ACTIVITY =>
Pick up the passage on phase transformations in Ti-based alloys after its final sentence and continue writing it.

GIVEN PASSAGE =>
>>>
Table 3 Crystallographic data from characteristic phases of Ti-based alloys identified in the HEXRD patterns and used for quantitative phase analysis

The formation of the ω phase consists of a collapse of two-thirds of the {111}β layers into double layers, whereas the other one-third remains as a single layer [30]. During the transformation, z _ω varies continuously between 0 ≤ z _ω ≤ 1/6. In this way, z _ω = 0 corresponds to the bcc β phase, while z _ω = 1/6 is the ideal ω phase with hexagonal symmetry. Structures with z _ω between 0 and 1/6 are considered trigonal [41]. The relationship between the cell parameters of the β and the hexagonal ω phase can be expressed as \( a_{\omega } = \sqrt 2 a_{\beta } \) and \( c_{\omega } = \sqrt 3 /2a_{\beta } \) [46]. In the current work no intermediate states of the ω phase are considered in the Rietveld analysis since this assumption resulted in the best refinement of the diffraction patterns. However, it is important to remember that certain volume fraction of ω_ath was observed by diffraction analysis of a selected area in TEM (Fig. 1b).

Kinetics of the athermal α″ → β reversion

The phase transformations observed in the temperature range between 170 and 315 °C (see Figs. 5, 6, 7, 8) involve the α″, ω, and β phases. Figure 10 shows the evolution of the phase volume fractions as a function of temperature for the three different heating rates. At the beginning of the heating the 5 and 20 °C min⁻¹ conditions present an α″ content of ~70–80 vol% while the 50 °C min⁻¹ condition shows an initial content of ~60–70 vol%. As it will be pointed out later these differences may be due to slight differences in the distribution of quenching strains in the samples. The apparent difference in volume fraction of martensite with respect to the light optical micrograph in Fig. 1a can be understood taking into account that the martensite is also present embedded in the β-matrix as it is shown in Fig. 1b. At ~200 °C all heating rates present a fast α″ → β reversion whose magnitude increases with heating rate. Thus, the volume fraction of α″ martensite after reversion in the 5 and 20 °C min⁻¹ conditions reaches a minimum of ~40 and ~15 vol%, respectively. On the other hand, the 50 °C min⁻¹ condition shows a full transformation of α″ into β. Moreover, Fig. 11 presents the evolution of the cell parameters as a function of temperature for the three different heating rates. During heating from RT to the end of the α″ → β reversion (dashed grey lines in Fig. 11), b _α″ and a _α″ decrease and increase, respectively, while c _α″ remains practically constant. These changes are more accentuated for the 20 °C min⁻¹ condition between 250 and 300 °C (Fig. 11b). Furthermore, the temperature at which the minimum α″ volume fraction is reached for the 5 and 20 °C min⁻¹ conditions at the end of the α″ → β reversion coincides with that of the minimum and maximum reached for the b _α″ and a _α″ cell parameters, respectively.
<<<
EXCERPTED DATA =>
>>>
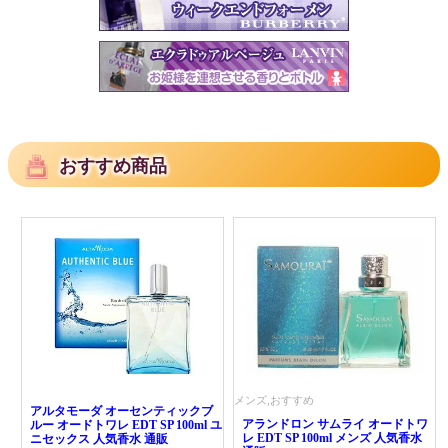
おすすめ商品
メンズ,おすすめ
アルタモーダ オーセンティックブ
アランドロン サムライ オードトワ
ルー オードトワレ EDT SP 100ml ユ
レ EDT SP 100ml メンズ 人気香水
ニセックス 人気香水 通販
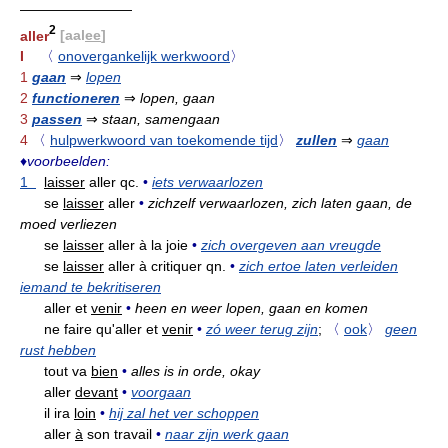
————————
2
aller
[aal
ee
]
I
〈
onovergankelijk werkwoord
〉
1
gaan
⇒
lopen
2
functioneren
⇒
lopen, gaan
3
passen
⇒
staan, samengaan
4
〈
hulpwerkwoord van toekomende tijd
〉
zullen
⇒
gaan
♦
voorbeelden:
1
laisser
aller qc.
•
iets verwaarlozen
se
laisser
aller
•
zichzelf verwaarlozen, zich laten gaan, de
moed verliezen
se
laisser
aller à la joie
•
zich overgeven aan vreugde
se
laisser
aller à critiquer qn.
•
zich ertoe laten verleiden
iemand te bekritiseren
aller et
venir
•
heen en weer lopen, gaan en komen
ne faire qu'aller et
venir
•
zó weer terug zijn
;
〈
ook
〉
geen
rust hebben
tout va
bien
•
alles is in orde, okay
aller
devant
•
voorgaan
il ira
loin
•
hij zal het ver schoppen
aller
à
son travail
•
naar zijn werk gaan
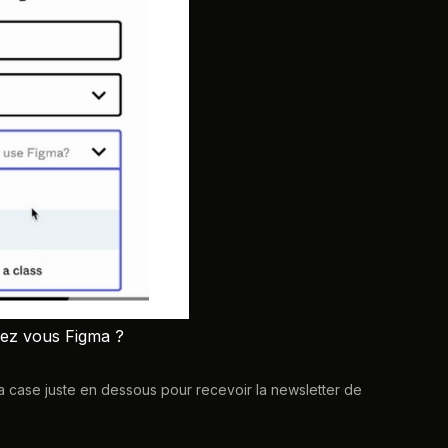
isez vous Figma ?
a case juste en dessous pour recevoir la newsletter de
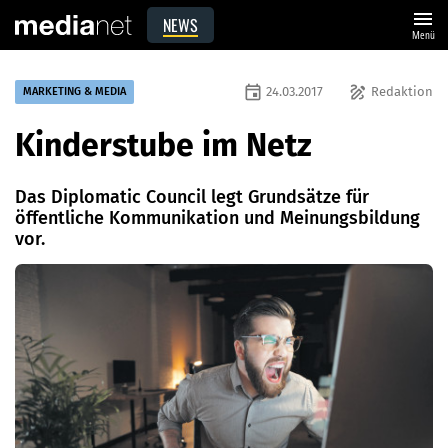
menu
NEWS
Menü
event
draw
24.03.2017
Redaktion
MARKETING & MEDIA
Kinderstube im Netz
Das Diplomatic Council legt Grundsätze für
öffentliche Kommunikation und Meinungsbildung
vor.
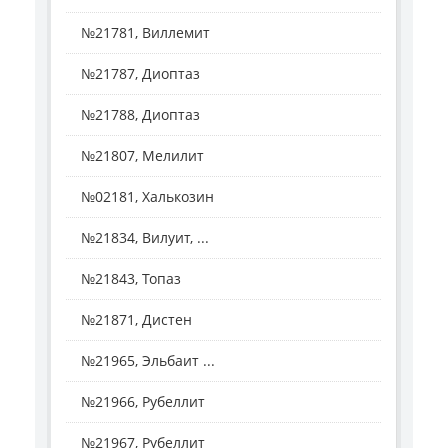
№21781, Виллемит
№21787, Диоптаз
№21788, Диоптаз
№21807, Мелилит
№02181, Халькозин
№21834, Вилуит, ...
№21843, Топаз
№21871, Дистен
№21965, Эльбаит ...
№21966, Рубеллит
№21967, Рубеллит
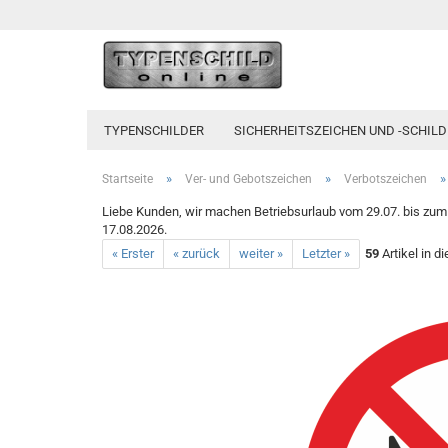
TYPENSCHILDER
SICHERHEITSZEICHEN UND -SCHILD
»
»
Startseite
Ver- und Gebotszeichen
Verbotszeichen
Liebe Kunden, wir machen Betriebsurlaub vom 29.07. bis zum 1
17.08.2026.
« Erster
« zurück
weiter »
Letzter »
59
Artikel in d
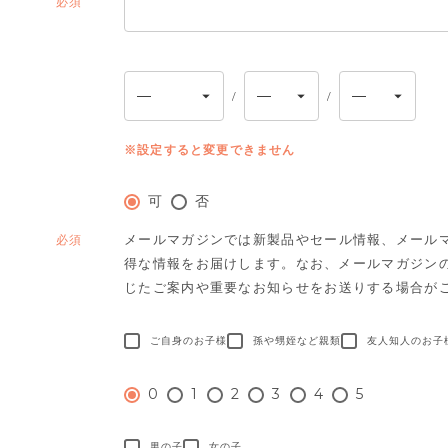
(必
須)
※設定すると変更できません
可
否
メールマガジンでは新製品やセール情報、メール
(必
得な情報をお届けします。
なお、メールマガジン
須)
じたご案内や重要なお知らせをお送りする場合が
ご自身のお子様
孫や甥姪など親類
友人知人のお子
0
1
2
3
4
5
男の子
女の子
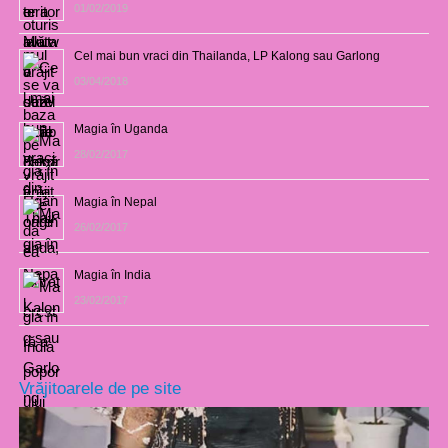
01/02/2019
Cel mai bun vraci din Thailanda, LP Kalong sau Garlong
03/04/2018
Magia în Uganda
28/02/2017
Magia în Nepal
26/02/2017
Magia în India
23/02/2017
Vrăjitoarele de pe site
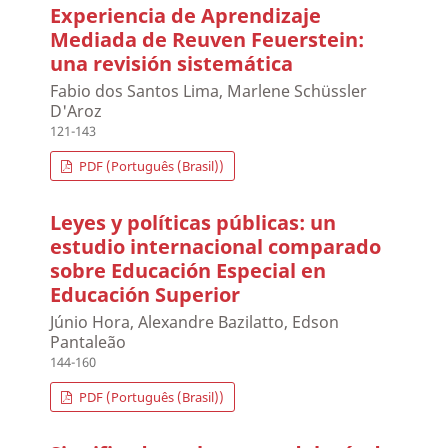
Experiencia de Aprendizaje
Mediada de Reuven Feuerstein:
una revisión sistemática
Fabio dos Santos Lima, Marlene Schüssler
D'Aroz
121-143
PDF (Português (Brasil))
Leyes y políticas públicas: un
estudio internacional comparado
sobre Educación Especial en
Educación Superior
Júnio Hora, Alexandre Bazilatto, Edson
Pantaleão
144-160
PDF (Português (Brasil))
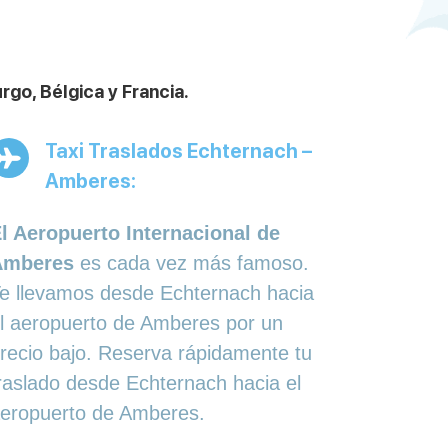
go, Bélgica y Francia.
Taxi Traslados Echternach –
Amberes:
l Aeropuerto Internacional de
Amberes
es cada vez más famoso.
e llevamos desde Echternach hacia
l aeropuerto de Amberes por un
recio bajo. Reserva rápidamente tu
raslado desde Echternach hacia el
eropuerto de Amberes.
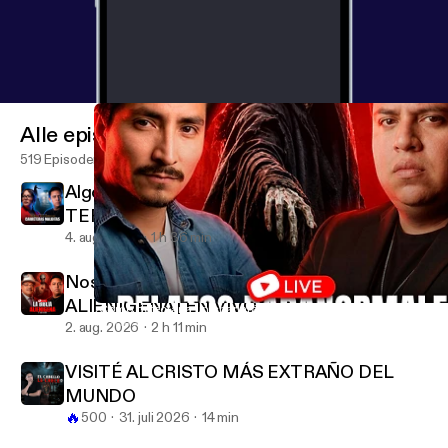
Alle episoder
519 Episoder
Algo NOS PERSIGUIÓ durante kilómetros |
TERROR en CARRETERAS
4. aug. 2026
1 h 36 min
Nos preparan para una INVASIÓN
ALIENÍGENA | EN VIVO
¿Cómo detectar a un charlatán? Tarot y verdades incómodas | 
EXTRA ANORMAL
2. aug. 2026
2 h 11 min
VISITÉ AL CRISTO MÁS EXTRAÑO DEL
MUNDO
🔥
500
31. juli 2026
14 min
<<<
RESULT =>
Fig. 10

Evolution of the phase volume fractions as a function of the temperature during continuous heating: a 5 °C min⁻¹, b 20 °C min⁻¹, and c 50 °C min⁻¹

Fig. 11

Evolution of the cell parameters and of the crystallographic relationships between phases as a function of temperature during continuous heating: a 5 °C min⁻¹, b 20 °C min⁻¹, and c 50 °C min⁻¹

The athermal α″ → β reversion is a diffusionless transformation caused by thermal mismatch stresses generated during heating from RT at the interface between α″ and β. This indicates that the athermal α″ → β transformation is controlled by lattice strains between these phases [6]. In the initial microstructure the three principal strains between α″ and β generated by the β → α″ transformation during quenching can be calculated as presented in [43]:

$$ \epsilon_{1} = \left({a_{{\alpha^{\prime\prime}}} - a_{\beta}} \right)/a_{\beta} $$

(1)

$$ \epsilon_{2} = \left({b_{{\alpha^{\prime\prime}}} - \sqrt {2 } a_{\beta}} \right)/\sqrt {2 } a_{\beta} $$

(2)

$$ \epsilon_{3} = \left({c_{{\alpha^{\prime\prime}}} - \sqrt {2 } a_{\beta}} \right)/\sqrt {2 } a_{\beta} $$

(3)

Slight variations are obtained at RT considering all initial states: ϵ ₁ = −(7.1–7.5) %, ϵ ₂ = +(7.0–7.1) %, ϵ ₃ = +(0.6–0.8) %. These values are close to those presented for this alloy in similar conditions [6] and for a quenched β-metastable Ti–25Nb wt% alloy [47]. On the other hand, at the end of the athermal α″ → β reversion (dashed grey lines in Fig. 11) ϵ ₁ ~ −6.3 %, ϵ ₂ ~ 6 %, ϵ ₃ ~ 0.8 % and ϵ ₁ ~ −4.7 %, ϵ ₂ ~ 5.2 %, ϵ ₃ ~ 1.4 % for the 5 and 20 °C min⁻¹ conditions, respectively, reveal a relaxation of ϵ ₁ and ϵ ₂ (a slight increase of ϵ ₃ is also observed for 20 °C min⁻¹). The evolution of strain magnitudes as the heating rate increases presents similar values to those observed in Ti–Nb alloys by increasing the solute content from ~25 to 32 wt% [47].

A continuous increase of the y-coordinate was obtained during heating until a maximum value is reached at the end of the athermal α″ → β reversion. These maximums are 0.194 and 0.198 for the 5 and 20 °C min⁻¹ conditions, respectively, and, therefore, tend to be closer to the ones required to generate a bcc structure (y = 1/4).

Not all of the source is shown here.